* Problem details:
Write out, word for word, the part of the listing below that opens with the line containing "One object per" and closes with the line containing "Find the merge", keeping both of those lines and adding no others.

* Records for this exercise:
################

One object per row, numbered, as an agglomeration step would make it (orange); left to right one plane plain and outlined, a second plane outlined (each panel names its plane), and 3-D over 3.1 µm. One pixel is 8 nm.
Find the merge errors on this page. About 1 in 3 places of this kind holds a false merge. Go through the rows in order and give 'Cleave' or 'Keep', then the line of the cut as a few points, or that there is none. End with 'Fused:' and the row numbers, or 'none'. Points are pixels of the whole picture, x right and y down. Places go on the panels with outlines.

################

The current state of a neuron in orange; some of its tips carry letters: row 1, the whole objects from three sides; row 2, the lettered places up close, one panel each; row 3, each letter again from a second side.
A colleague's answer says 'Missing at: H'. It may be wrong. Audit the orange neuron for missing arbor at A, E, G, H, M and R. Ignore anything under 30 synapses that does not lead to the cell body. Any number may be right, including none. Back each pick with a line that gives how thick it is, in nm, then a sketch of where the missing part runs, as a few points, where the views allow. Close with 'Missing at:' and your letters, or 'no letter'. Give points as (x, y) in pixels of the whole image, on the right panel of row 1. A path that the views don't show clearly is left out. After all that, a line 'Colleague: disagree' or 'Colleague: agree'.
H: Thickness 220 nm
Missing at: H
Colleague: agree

################

* Answer section:
One object per row, numbered, as an agglomeration step would make it (orange); left to right one plane plain and outlined, a second plane outlined (each panel names its plane), and 3-D over 3.1 µm. One pixel is 8 nm.
Find the merge errors on this page. About 1 in 3 places of this kind holds a false merge. Go through the rows in order and give 'Cleave' or 'Keep', then the line of the cut as a few points, or that there is none. End with 'Fused:' and the row numbers, or 'none'. Points are pixels of the whole picture, x right and y down. Places go on the panels with outlines.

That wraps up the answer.